Modeling and simulation methods for analyzing adverse effects are preferred over the conventional comparison of adverse effect incidences between dosing groups. Quantitative models consider the variability between patients, allowing integration of patient characteristics that might be important in predicting the safety profile. Patient characteristics can alter systemic exposure to the drug and may lead to differences in onset, severity, and duration of adverse effects. Typically, physiological factors such as age, body size, gender, kidney function, and liver function can alter exposure, as well as pharmacogenetic factors and administration of other drugs [53]. Integration of these patient characteristics can be helpful in managing individual dose adaptations. In addition, proposed models can be used to model adverse effects driven by combination therapy, which is often applied in the oncology setting.

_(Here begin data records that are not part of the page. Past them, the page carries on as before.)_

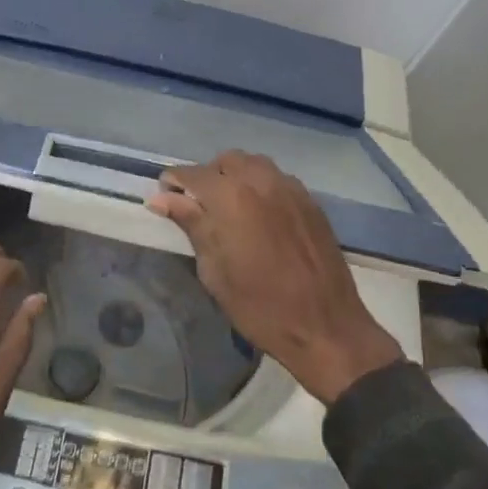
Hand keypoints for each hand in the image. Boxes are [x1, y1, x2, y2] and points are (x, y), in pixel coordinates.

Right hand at [147, 151, 403, 403]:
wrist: (326, 327)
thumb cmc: (260, 307)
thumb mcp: (214, 271)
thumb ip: (191, 224)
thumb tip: (161, 198)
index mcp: (232, 197)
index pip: (192, 173)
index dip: (173, 182)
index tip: (165, 198)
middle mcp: (261, 181)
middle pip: (225, 161)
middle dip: (206, 177)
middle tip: (198, 206)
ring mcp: (290, 188)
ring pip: (254, 164)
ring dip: (235, 177)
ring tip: (229, 208)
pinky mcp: (310, 201)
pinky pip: (277, 178)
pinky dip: (260, 186)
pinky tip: (259, 215)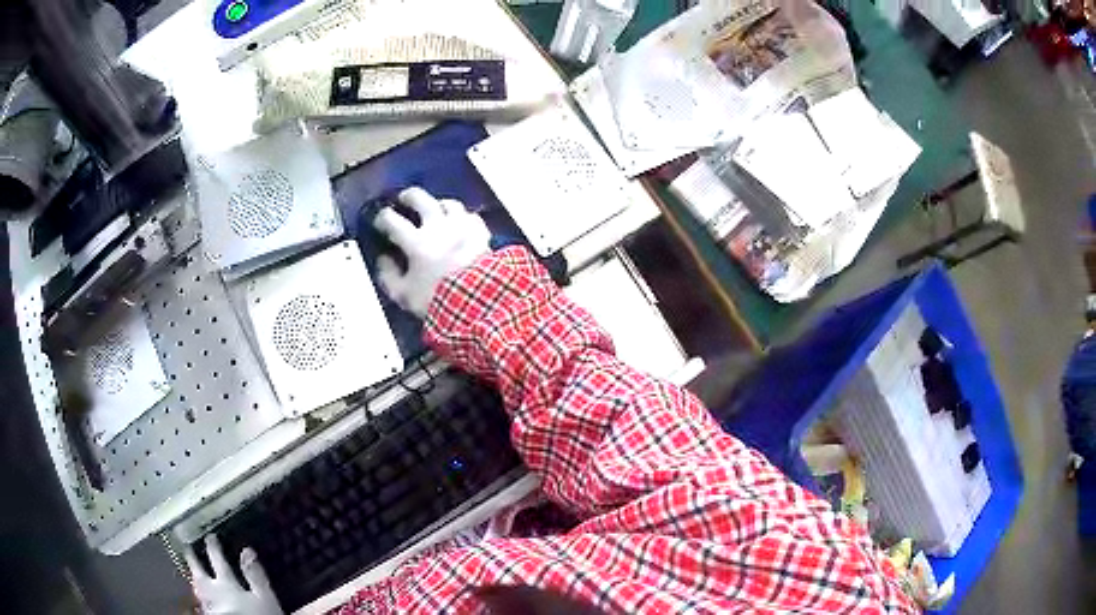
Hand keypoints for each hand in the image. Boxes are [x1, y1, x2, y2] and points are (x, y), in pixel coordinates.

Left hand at [184, 535, 281, 614]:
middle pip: (200, 573)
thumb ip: (255, 576)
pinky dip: (201, 597)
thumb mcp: (264, 598)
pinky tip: (203, 600)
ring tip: (193, 574)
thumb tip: (247, 550)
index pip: (218, 562)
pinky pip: (202, 603)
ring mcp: (209, 607)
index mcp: (227, 584)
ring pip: (198, 589)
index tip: (209, 536)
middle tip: (187, 549)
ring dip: (195, 579)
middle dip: (194, 561)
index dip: (214, 549)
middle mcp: (213, 593)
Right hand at [373, 187, 490, 317]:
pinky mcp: (482, 233)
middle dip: (409, 196)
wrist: (479, 302)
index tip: (380, 220)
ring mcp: (462, 227)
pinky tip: (461, 223)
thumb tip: (383, 260)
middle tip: (404, 198)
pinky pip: (471, 217)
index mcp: (417, 242)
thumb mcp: (404, 295)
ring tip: (435, 208)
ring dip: (439, 204)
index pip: (393, 220)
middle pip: (421, 199)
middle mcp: (438, 227)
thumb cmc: (438, 299)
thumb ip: (389, 276)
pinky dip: (463, 218)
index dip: (383, 217)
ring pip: (449, 204)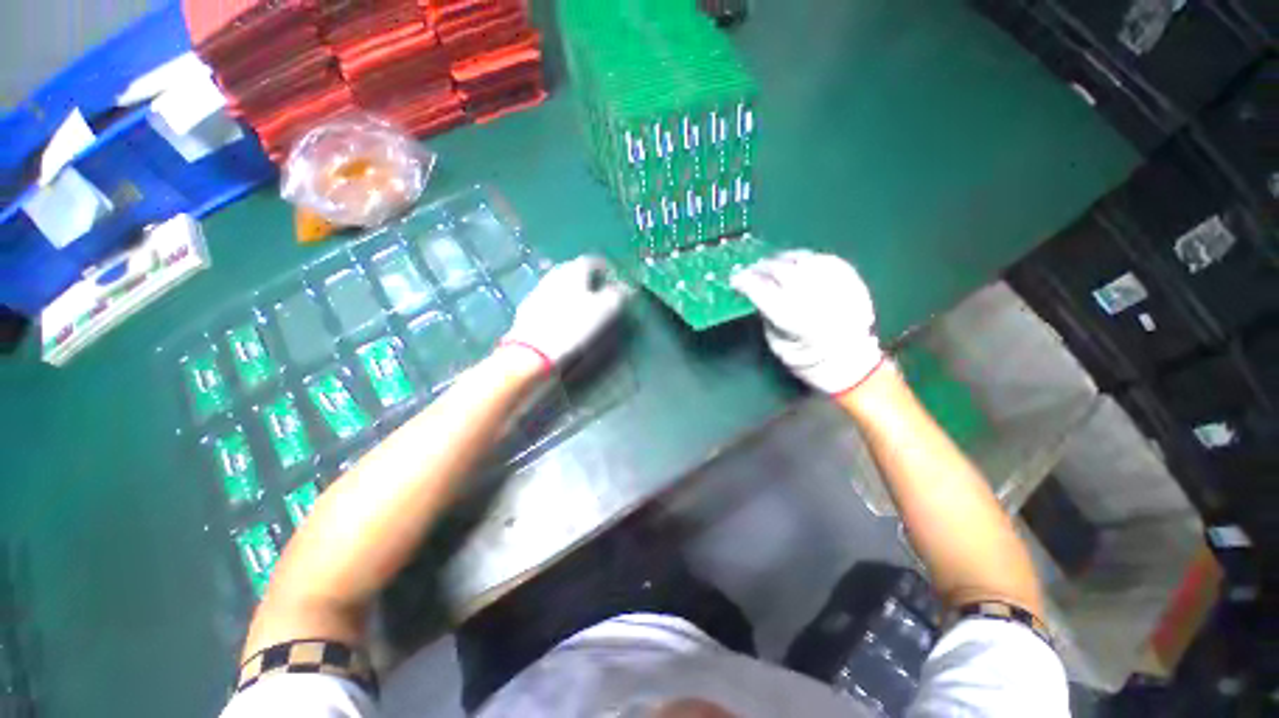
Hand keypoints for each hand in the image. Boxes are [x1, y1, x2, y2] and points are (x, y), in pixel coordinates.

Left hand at [501, 255, 630, 370]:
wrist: (535, 350)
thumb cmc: (575, 326)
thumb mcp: (605, 310)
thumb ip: (618, 294)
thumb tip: (626, 287)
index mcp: (573, 271)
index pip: (591, 261)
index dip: (604, 267)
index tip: (611, 275)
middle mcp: (554, 275)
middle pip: (571, 269)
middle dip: (585, 276)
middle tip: (596, 286)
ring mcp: (538, 290)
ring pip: (558, 283)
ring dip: (570, 288)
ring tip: (579, 300)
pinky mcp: (528, 308)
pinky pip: (547, 297)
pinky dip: (558, 301)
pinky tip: (560, 313)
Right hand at [731, 250, 883, 394]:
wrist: (848, 362)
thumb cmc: (805, 359)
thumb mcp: (777, 343)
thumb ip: (767, 315)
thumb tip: (757, 290)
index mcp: (793, 321)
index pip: (762, 292)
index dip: (745, 282)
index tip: (736, 280)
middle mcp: (815, 300)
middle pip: (781, 271)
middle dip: (762, 268)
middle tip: (753, 270)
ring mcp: (836, 288)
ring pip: (803, 260)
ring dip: (784, 259)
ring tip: (774, 264)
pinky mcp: (852, 281)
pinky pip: (826, 260)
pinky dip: (808, 259)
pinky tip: (799, 265)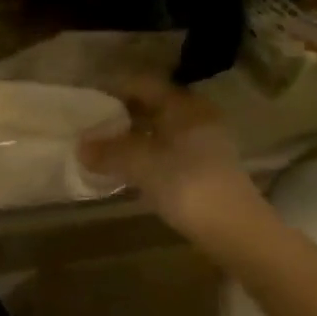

Established PK-PD models can predict different clinical scenarios. These simulations are particularly helpful in finding the optimal relationship between exposure and safety. Ideally, a PK-PD modeling framework is developed, that integrates data on exposure, efficacy, and toxicity, to assess the optimal balance between safety and efficacy [41, 54]. Modeling tumor growth as a biomarker for efficacy can be of added value in assessing this balance [55].

In conclusion, mathematical modeling of adverse effects can provide insight in how toxicities evolve over time and if or what patient-related factors can impact this time course. In addition, a modeling approach includes all available data, minimizing loss of information as is typically the case using more conventional methods of analyzing toxicity data. At last, modeling and simulation frameworks have been proven to support clinical trial designs, to optimize treatment, and to guide dose adjustments or dose individualizations. Therefore, modeling adverse effects proves to be a helpful tool for both improvement of clinical management and support of decisions regarding drug development.